What to work on:
Transcribe verbatim the span of lines that opens with the line containing "[00:00.000]" and closes with the last line of the data below.

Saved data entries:
-*-*-
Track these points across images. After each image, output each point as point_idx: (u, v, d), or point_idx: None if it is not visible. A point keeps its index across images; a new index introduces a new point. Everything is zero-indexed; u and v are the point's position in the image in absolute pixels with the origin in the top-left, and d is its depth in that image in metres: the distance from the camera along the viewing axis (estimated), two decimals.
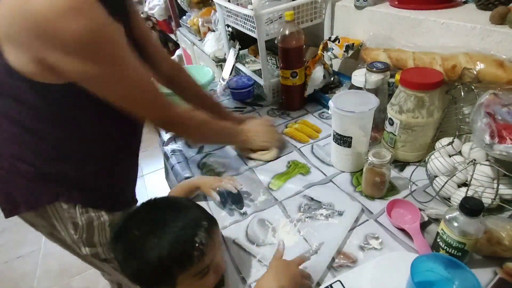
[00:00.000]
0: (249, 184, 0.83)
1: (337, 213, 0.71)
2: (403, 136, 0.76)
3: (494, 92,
-*-*-
Answer section:
[00:00.000]
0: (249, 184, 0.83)
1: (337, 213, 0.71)
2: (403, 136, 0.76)
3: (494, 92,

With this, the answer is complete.